Author’s Corner: Theology, Preaching, and Classical Philosophy
Each week on Credo we welcome you to join us in the Author’s Corner where we will meet a set of authors whose recent books deserve your attention and might even help you grow in your knowledge of theology, history, philosophy, and the scriptures. We hope the Author’s Corner can keep you up-to-date on the most important books published today and where you can find them.

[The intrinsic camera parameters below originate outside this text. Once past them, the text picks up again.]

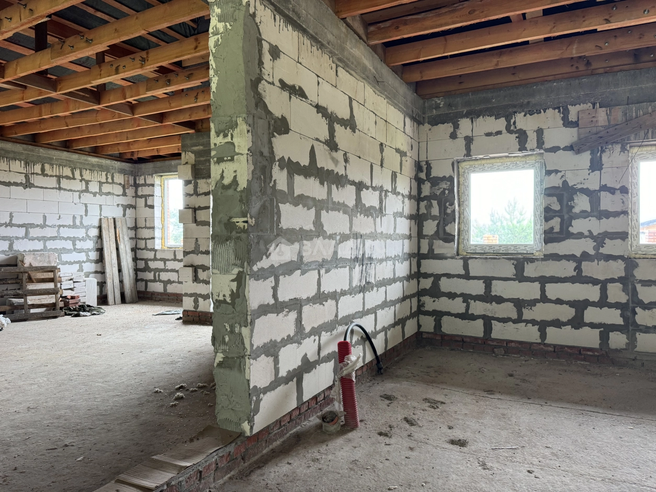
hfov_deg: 71.6
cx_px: 328
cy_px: 246
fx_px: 455
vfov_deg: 56.8
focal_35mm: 24
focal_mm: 6.86
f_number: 1.78
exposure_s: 1/84
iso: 200
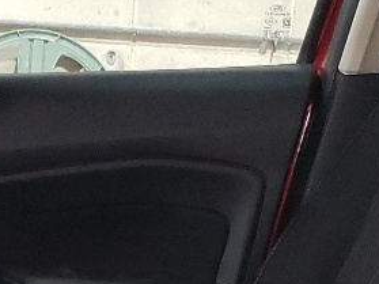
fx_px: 1631
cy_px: 419
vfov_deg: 9.7
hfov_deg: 13.2
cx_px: 136
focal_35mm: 149
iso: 365
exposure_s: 1/30
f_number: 1.5
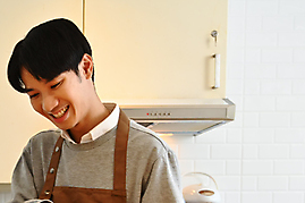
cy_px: 217
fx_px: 660
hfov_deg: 24.8
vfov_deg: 17.0
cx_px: 3
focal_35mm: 78
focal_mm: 35
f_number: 4
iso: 500
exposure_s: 1/160
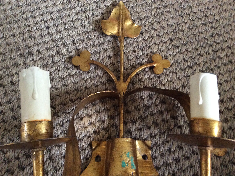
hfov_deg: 56.9
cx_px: 118
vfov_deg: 44.1
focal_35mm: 32
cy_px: 88
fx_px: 217
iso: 320
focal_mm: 3.3
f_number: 2.4
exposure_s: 1/17
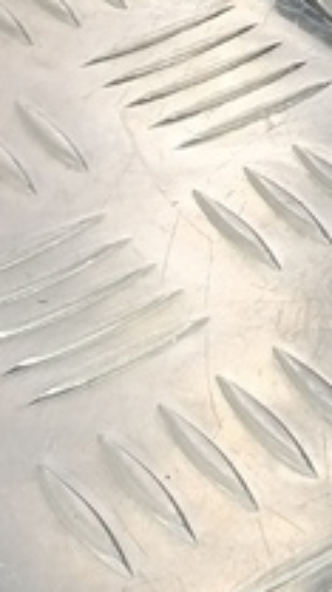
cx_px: 1019
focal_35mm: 123
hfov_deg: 8.2
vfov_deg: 15.9
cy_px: -326
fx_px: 1932
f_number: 1.6
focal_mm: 4.11
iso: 156
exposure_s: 1/50
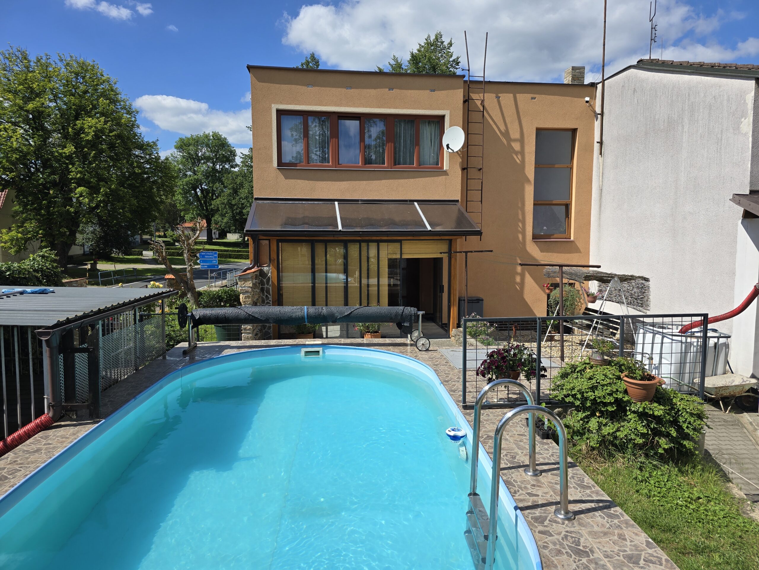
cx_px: 380
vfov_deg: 58.9
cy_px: 285
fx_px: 504
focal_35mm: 23
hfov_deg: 73.9
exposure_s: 1/1013
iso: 12
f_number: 1.7
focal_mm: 6.3
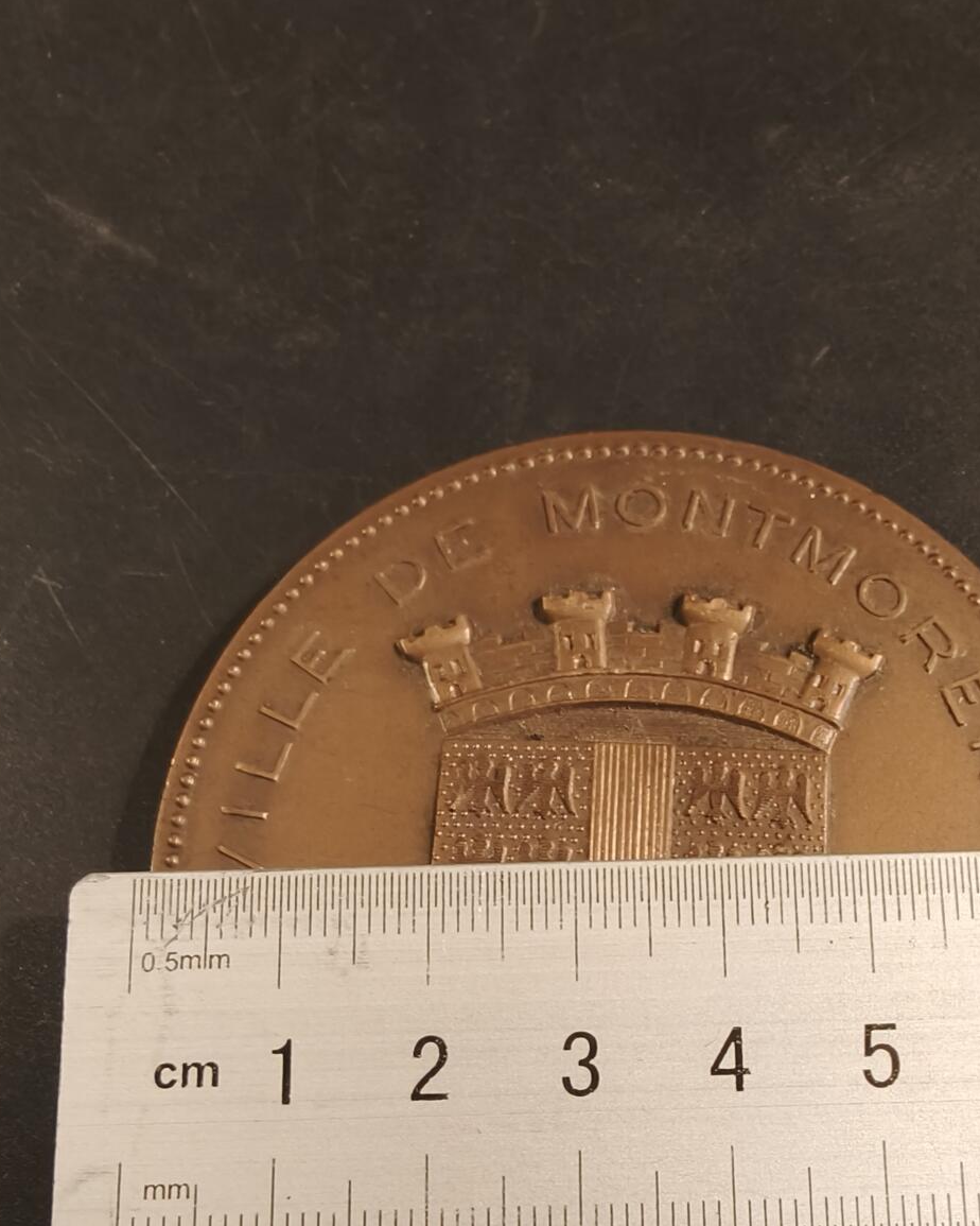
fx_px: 1269
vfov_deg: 49.3
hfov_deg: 41.7
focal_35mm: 35
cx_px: 649
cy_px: 934
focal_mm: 2.32
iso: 250
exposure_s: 1/50
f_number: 2
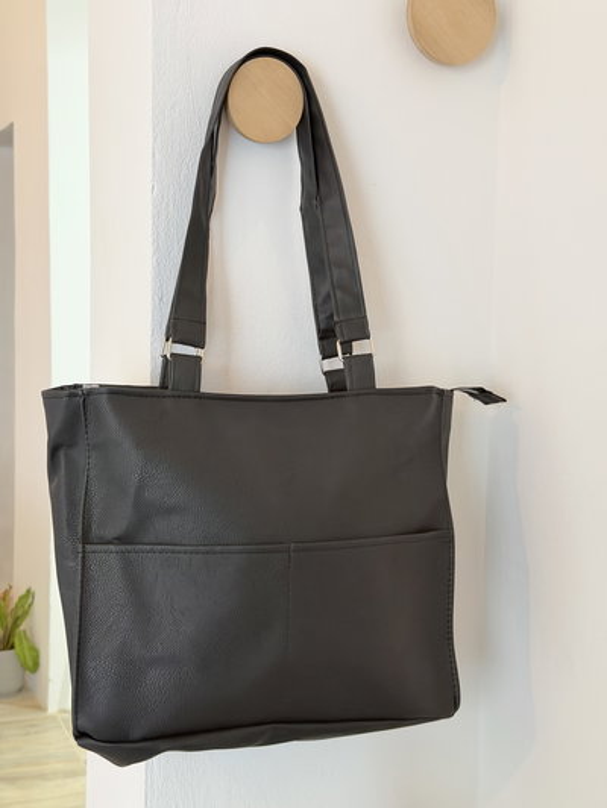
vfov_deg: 39.6
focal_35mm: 48
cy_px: 404
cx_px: 304
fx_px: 1122
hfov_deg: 30.3
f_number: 1.78
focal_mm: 6.76
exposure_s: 1/20
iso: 640
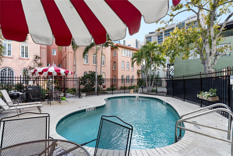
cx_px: 116
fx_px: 104
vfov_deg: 73.8
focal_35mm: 16
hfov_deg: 96.7
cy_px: 78
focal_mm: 16
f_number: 3.5
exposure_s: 1/160
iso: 200
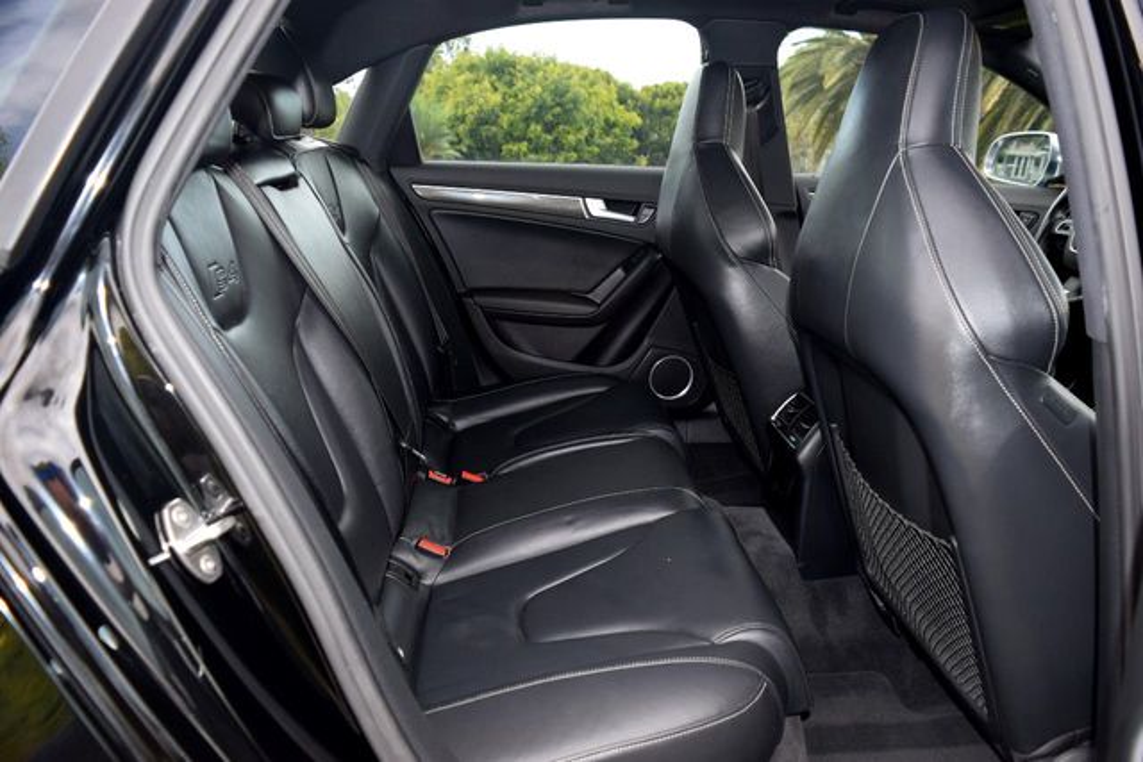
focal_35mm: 27
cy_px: 381
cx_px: 572
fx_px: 857
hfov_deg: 67.4
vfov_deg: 48.0
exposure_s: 1/100
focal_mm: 18
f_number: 5
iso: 800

God, Evil and the Limits of Theology (T&T Clark, 2020) by Karen Kilby
Karen Kilby explores the doctrine of the Trinity and issues of evil, suffering and sin. She offers a critique of the lack of respect for mystery found in the most popular Trinitarian thinking of our time. Kilby gives an apophatic reading of Aquinas on the Trinity and offers a distinct next step in the sequence on the Trinity – the appeal of social doctrines of the Trinity lies principally in their ecclesial and political relevance. She engages with Miroslav Volf’s famous ‘The Trinity is our social program’ essay and addresses the question of what an alternative politics of an apophatic theology of the Trinity might look like.
The essays explore the question of theodicy and argue that evil poses a question to Christians and Christian’s theology which can neither be answered nor dismissed. Kilby argues that Christians must live with this mystery, this lack of resolution, rather than trying to diminish the gravity of evil, or allowing evil to dictate their conception of God’s goodness or power. By offering a critical reading of Hans Urs von Balthasar and Julian of Norwich she explores the question of whether Christianity can avoid giving a positive valuation to suffering, and concludes the two represent two different strands within the Christian tradition in relation to thought on suffering.
Small Preaching: 25 Little Things You Can Do Now to Make You a Better Preacher (Lexham, 2021) by Jonathan T. Pennington
Is bigger always better?
It’s not often that we hear the virtues of the small. Our culture teaches that bigger is better—and that includes church ministry and preaching, too. But what if rather than swinging for the fences, preachers focused on improving their sermons through small habits, practices, and exercises? What if smaller is better?
In a world where “small” isn’t always celebrated, Jonathan T. Pennington provides Small Preaching, a short book of simple tips that can have revolutionary effects over time. Pennington offers preachers 25 words of wisdom that will help shape their preaching for the better.
Classical Philosophy: A history of philosophy without any gaps, Volume 1 (Oxford, 2014) by Peter Adamson
Classical Philosophy is the first of a series of books in which Peter Adamson aims ultimately to present a complete history of philosophy, more thoroughly but also more enjoyably than ever before. In short, lively chapters, based on the popular History of Philosophy podcast, he offers an accessible, humorous, and detailed look at the emergence of philosophy with the Presocratics, the probing questions of Socrates, and the first full flowering of philosophy with the dialogues of Plato and the treatises of Aristotle. The story is told “without any gaps,” discussing not only such major figures but also less commonly discussed topics like the Hippocratic Corpus, the Platonic Academy, and the role of women in ancient philosophy. Within the thought of Plato and Aristotle, the reader will find in-depth introductions to major works, such as the Republic and the Nicomachean Ethics, which are treated in detail that is unusual in an introduction to ancient philosophy. Adamson looks at fascinating but less frequently read Platonic dialogues like the Charmides and Cratylus, and Aristotle’s ideas in zoology and poetics. This full coverage allows him to tackle ancient discussions in all areas of philosophy, including epistemology, metaphysics, philosophy of language, philosophy of science, ethics and politics. Attention is also given to the historical and literary context of classical philosophy, with exploration of how early Greek cosmology responded to the poets Homer and Hesiod, how Socrates was presented by the comic playwright Aristophanes and the historian Xenophon, and how events in Greek history may have influenced Plato’s thought. This is a new kind of history which will bring philosophy to life for all readers, including those coming to the subject for the first time.